Ademais, a decisão também pode influenciar a tramitação de recursos já em andamento. Em julho de 2025, a Corte Constitucional publicou a sentença nº 142/2025, que reafirmou a validade da cidadania italiana por descendência para processos anteriores ao decreto, estabelecendo que “o status civitatis fundado no vínculo de filiação tem caráter permanente e é imprescritível”.
Mobilização da Comunidade Ítalo-Descendente
Diante desse cenário de incerteza jurídica, associações de ítalo-descendentes no Brasil e na Argentina têm se mobilizado para acompanhar os desdobramentos do caso. Grupos nas redes sociais somam centenas de milhares de membros que compartilham informações, documentos e estratégias jurídicas.
Estamos vivendo um momento crucial para a comunidade ítalo-brasileira. A decisão de Turim nos dá esperança de que nossos direitos históricos sejam preservados. Não é apenas sobre um passaporte, é sobre identidade, pertencimento e o reconhecimento de laços familiares que atravessam gerações.
— Vinicius Gama, Pátria Cidadania
A Corte Constitucional italiana deve analisar o caso entre o final de 2025 e o início de 2026. Três cenários são possíveis: a declaração de inconstitucionalidade total da nova lei, mantendo o direito irrestrito à cidadania por descendência; a inconstitucionalidade parcial, preservando alguns aspectos da restrição; ou a validação integral da lei, confirmando as limitações impostas.
Enquanto isso, advogados especializados recomendam que descendentes interessados não desistam de seus processos. A decisão de Turim mostra que o Judiciário italiano está sensível aos argumentos constitucionais e pode oferecer proteção aos direitos dos descendentes.
Para aqueles que já haviam iniciado seus processos antes de 27 de março de 2025, a situação permanece protegida pelas regras anteriores, conforme confirmado pela própria Corte Constitucional.
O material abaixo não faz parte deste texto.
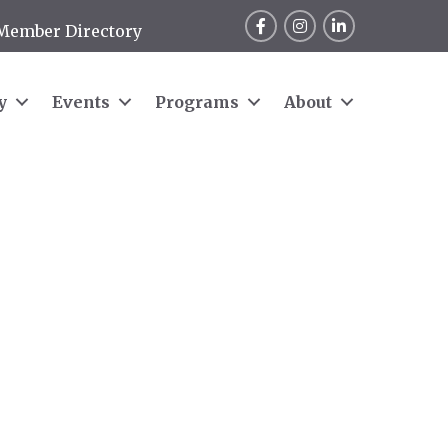
Facebook
Instagram
LinkedIn
Member Directory
y
Events
Programs
About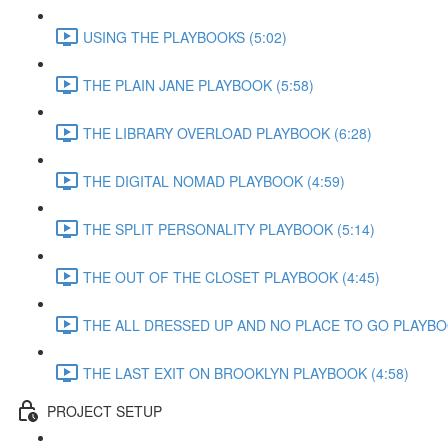
USING THE PLAYBOOKS (5:02)
THE PLAIN JANE PLAYBOOK (5:58)
THE LIBRARY OVERLOAD PLAYBOOK (6:28)
THE DIGITAL NOMAD PLAYBOOK (4:59)
THE SPLIT PERSONALITY PLAYBOOK (5:14)
THE OUT OF THE CLOSET PLAYBOOK (4:45)
THE ALL DRESSED UP AND NO PLACE TO GO PLAYBOO
THE LAST EXIT ON BROOKLYN PLAYBOOK (4:58)
PROJECT SETUP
É fundamental que essas pessoas continuem com seus processos normalmente, pois seus direitos estão garantidos.
O Contexto da Disputa
A batalha jurídica em torno da cidadania italiana reflete tensões mais amplas sobre identidade, migração e pertencimento no mundo globalizado. De um lado, o governo italiano, argumenta a necessidade de controlar o que chama de “turismo de passaportes”. De outro, milhões de descendentes defendem o reconhecimento de vínculos históricos e culturais legítimos.
O que a decisão do Tribunal de Turim demonstra é que o direito não pode ignorar a história. Durante mais de um século, a Itália reconheceu seus filhos espalhados pelo mundo. Não é justo nem constitucional cortar esses laços de forma abrupta.
— Vinicius Gama, Pátria Cidadania
Gama vê na decisão judicial um marco importante na defesa dos direitos dos ítalo-descendentes.